── Quoted passage
This circuit (circ2.py) is similar to circ1.py. It also has 2 levels of negation that cancel each other out. The inputs are inverted before processing by the Nand gate (N1). The output at w4 is high (red) if either or both switches S1 and S2 are high. Run circ2.py and click each high and low (and back) and see how the output on w4 changes.
But notice that the wires in image 2 are all yellow. This is the situation at startup before any components have been activated. The yellow color is an indication that things are in limbo. Once activated the components output wires change to red or blue. Just click S1 and S2 a few times and it will all sort out.
This is an exclusive-or gate constructed with 4 Nand gates. We’re seeing it here where everything has been activated (no yellow wires). The output w6 is high when S1 or S2, but not both are high. Or another way to view it is that S1 and S2 are different. The circuit is nicely symmetrical and each path from switch to output has two negations making a positive gate. Notice that output from the switches each feed an N1 input and either a N2 or N3 input. The N1 output in turn feeds both N2 and N3. Run it and play with the switches and watch the internal wires change.
────
── Records supplied
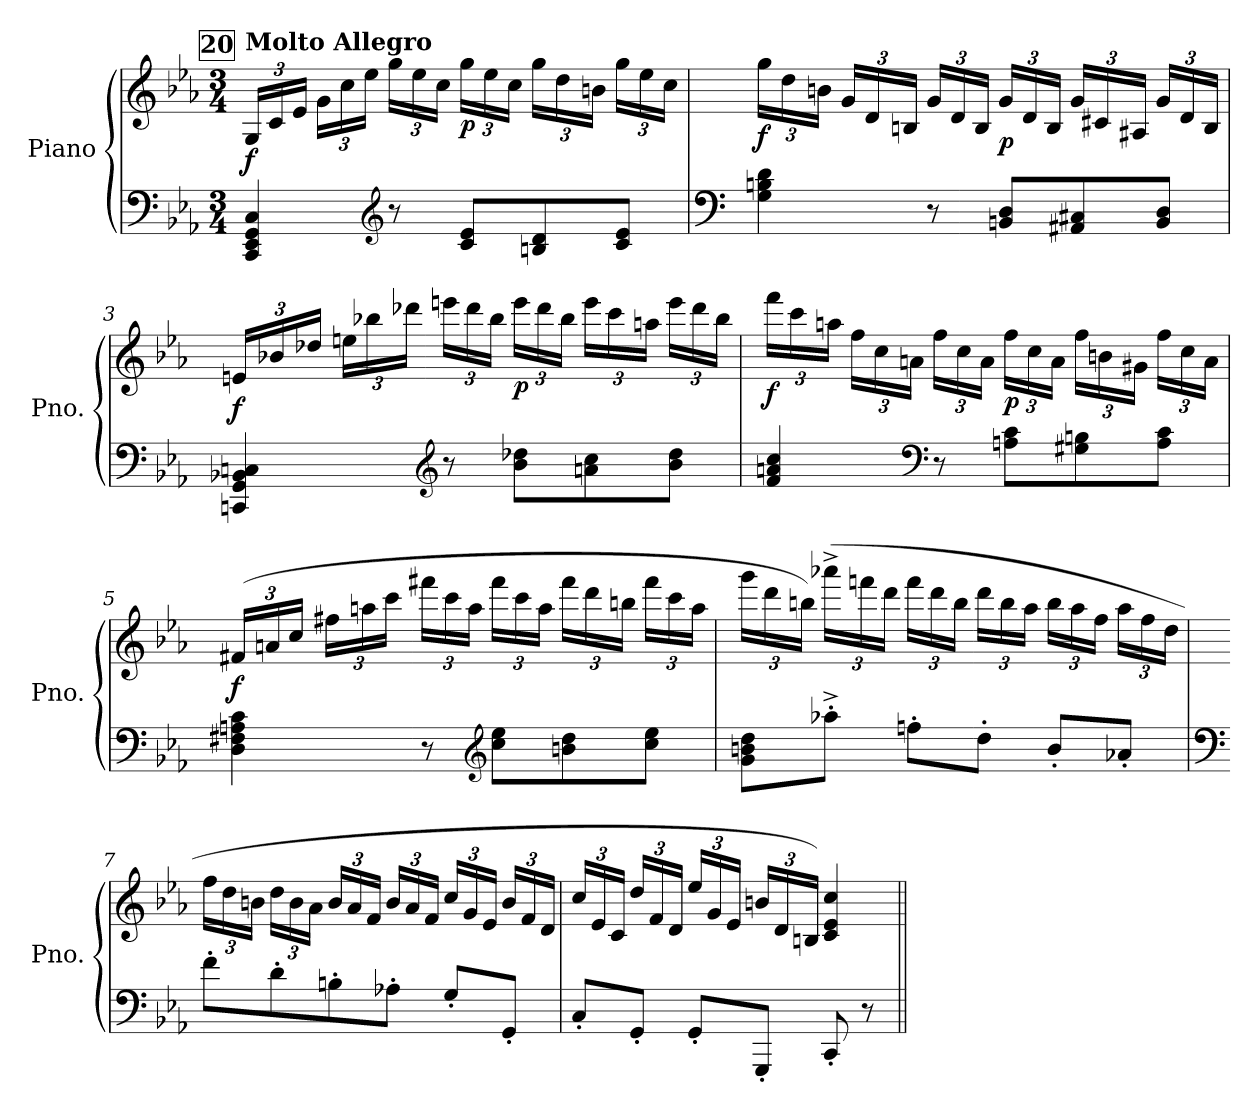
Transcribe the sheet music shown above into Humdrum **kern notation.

**kern	**kern	**dynam
*part1	*part1	*part1
*staff2	*staff1	*staff1/2
*I"Piano	*	*
*I'Pno.	*	*
*clefF4	*clefG2	*
*k[b-e-a-]	*k[b-e-a-]	*
*M3/4	*M3/4	*
*	*Xbrackettup	*
!!LO:REH:place=s1:a:B:fs=14:t=20
=1	=1	=1
!	!LO:TX:a:B:t=Molto Allegro	!
!	!	!LO:DY:b
4CC/ 4EE-/ 4GG/ 4C/	24G/LL	f
.	24c/	.
.	24e-/JJ	.
.	24g\LL	.
.	24cc\	.
.	24ee-\JJ	.
*clefG2	*	*
8r	24gg\LL	.
.	24ee-\	.
.	24cc\JJ	.
!	!	!LO:DY:b
8c/<< 8e-/<<L	24gg\LL	p
.	24ee-\	.
.	24cc\JJ	.
8Bn/<< 8d/<<	24gg\LL	.
.	24dd\	.
.	24bn\JJ	.
8c/<< 8e-/<<J	24gg\LL	.
.	24ee-\	.
.	24cc\JJ	.
=2	=2	=2
*clefF4	*	*
!	!	!LO:DY:b
4G\<<< 4Bn\<<< 4d\<<<	24gg\LL	f
.	24dd\	.
.	24bn\JJ	.
.	24g/LL	.
.	24d/	.
.	24Bn/JJ	.
8r	24g/LL	.
.	24d/	.
.	24B/JJ	.
!	!	!LO:DY:b
8BBn/ 8D/L	24g/LL	p
.	24d/	.
.	24B/JJ	.
8AA#X/ 8C#X/	24g/LL	.
.	24c#X/	.
.	24A#X/JJ	.
8BB/ 8D/J	24g/LL	.
.	24d/	.
.	24B/JJ	.
!!LO:LB:g=z
=3	=3	=3
!	!	!LO:DY:b
4CCn/ 4GG/ 4BB-X/ 4Cn/	24en/LL	f
.	24b-X/	.
.	24dd-X/JJ	.
.	24een\LL	.
.	24bb-X\	.
.	24ddd-X\JJ	.
*clefG2	*	*
8r	24eeen\LL	.
.	24ddd-\	.
.	24bb-\JJ	.
!	!	!LO:DY:b
8b-\ 8dd-X\L	24eee\LL	p
.	24ddd-\	.
.	24bb-\JJ	.
8an\ 8cc\	24eee\LL	.
.	24ccc\	.
.	24aan\JJ	.
8b-\ 8dd-\J	24eee\LL	.
.	24ddd-\	.
.	24bb-\JJ	.
!!LO:LB:g=z
=4	=4	=4
!	!	!LO:DY:b
4f/ 4an/ 4cc/	24fff\LL	f
.	24ccc\	.
.	24aan\JJ	.
.	24ff\LL	.
.	24cc\	.
.	24an\JJ	.
*clefF4	*	*
8r	24ff\LL	.
.	24cc\	.
.	24a\JJ	.
!	!	!LO:DY:b
8An\ 8c\L	24ff\LL	p
.	24cc\	.
.	24a\JJ	.
8G#X\ 8Bn\	24ff\LL	.
.	24bn\	.
.	24g#X\JJ	.
8A\ 8c\J	24ff\LL	.
.	24cc\	.
.	24a\JJ	.
!!LO:LB:g=z
=5	=5	=5
!	!	!LO:DY:b
4D\ 4F#X\ 4An\ 4c\	(>24f#X/LL	f
.	24an/	.
.	24cc/JJ	.
.	24ff#X\LL	.
.	24aan\	.
.	24ccc\JJ	.
8r	24fff#X\LL	.
.	24ccc\	.
.	24aa\JJ	.
*clefG2	*	*
8cc\ 8ee-\L	24fff#\LL	.
.	24ccc\	.
.	24aa\JJ	.
8bn\ 8dd\	24fff#\LL	.
.	24ddd\	.
.	24bbn\JJ	.
8cc\ 8ee-\J	24fff#\LL	.
.	24ccc\	.
.	24aa\JJ	.
!!LO:LB:g=z
=6	=6	=6
8g\ 8bn\ 8dd\L	24ggg\LL	.
.	24ddd\	.
.	24bbn\JJ)	.
8aa-X<'^\J	(>24aaa-X^\LL	.
.	24fffn\	.
.	24ddd\JJ	.
8ffn<'\L	24fff\LL	.
.	24ddd\	.
.	24bb\JJ	.
8dd<'\J	24ddd\LL	.
.	24bb\	.
.	24aa-\JJ	.
8b<'/L	24bb\LL	.
.	24aa-\	.
.	24ff\JJ	.
8a-X<'/J	24aa-\LL	.
.	24ff\	.
.	24dd\JJ	.
=7	=7	=7
*clefF4	*	*
8f<'\L	24ff\LL	.
.	24dd\	.
.	24bn\JJ	.
8d'\	24dd\LL	.
.	24b\	.
.	24a-\JJ	.
8Bn'\	24b/LL	.
.	24a-/	.
.	24f/JJ	.
8A-X<'\J	24b/LL	.
.	24a-/	.
.	24f/JJ	.
8G'/L	24cc/LL	.
.	24g/	.
.	24e-/JJ	.
8GG'/J	24b/LL	.
.	24f/	.
.	24d/JJ	.
!!LO:PB:g=z
=8	=8	=8
8C<'/L	24cc/LL	.
.	24e-/	.
.	24c/JJ	.
8GG<'/J	24dd/LL	.
.	24f/	.
.	24d/JJ	.
8GG<'/L	24ee-/LL	.
.	24g/	.
.	24e-/JJ	.
8GGG'/J	24bn/LL	.
.	24d/	.
.	24Bn/JJ)	.
8CC'/	4c/ 4e-/ 4cc/	.
8r	.	.
=||	=||	=||
*-	*-	*-
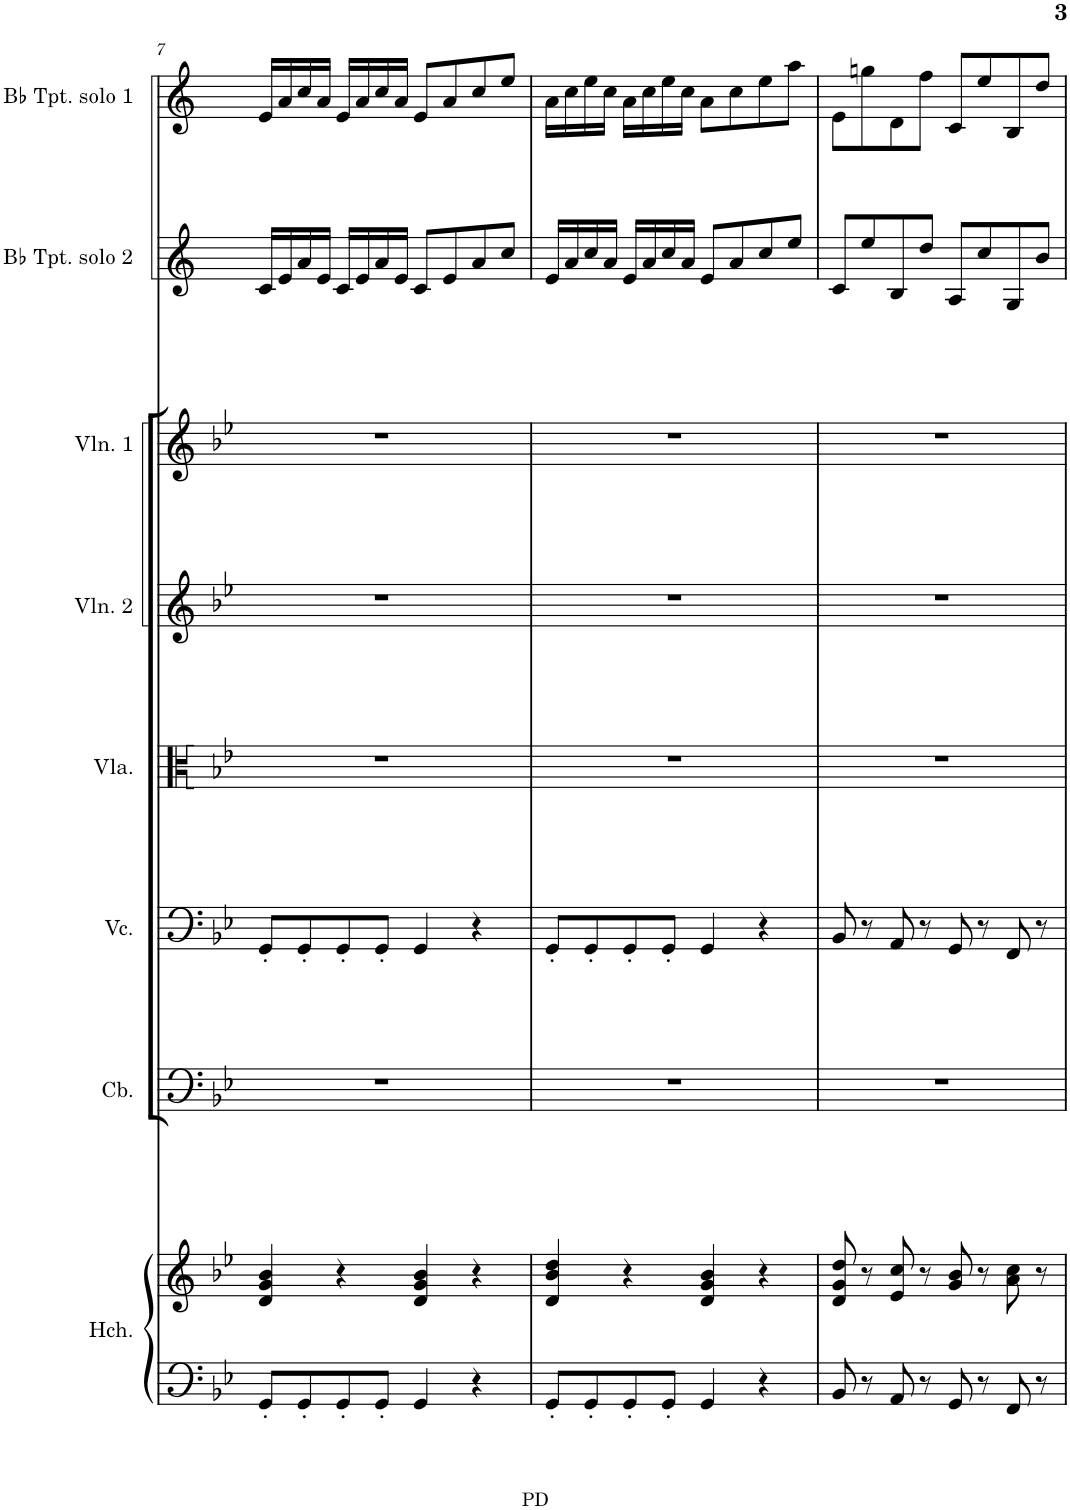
────
- Your objective:
Copy the logic-gate circuit text starting at "But notice that" and ending at "internal wires change.", swapping each "yellow" for "gray".

- Solution to the exercise:
But notice that the wires in image 2 are all gray. This is the situation at startup before any components have been activated. The gray color is an indication that things are in limbo. Once activated the components output wires change to red or blue. Just click S1 and S2 a few times and it will all sort out.
This is an exclusive-or gate constructed with 4 Nand gates. We’re seeing it here where everything has been activated (no gray wires). The output w6 is high when S1 or S2, but not both are high. Or another way to view it is that S1 and S2 are different. The circuit is nicely symmetrical and each path from switch to output has two negations making a positive gate. Notice that output from the switches each feed an N1 input and either a N2 or N3 input. The N1 output in turn feeds both N2 and N3. Run it and play with the switches and watch the internal wires change.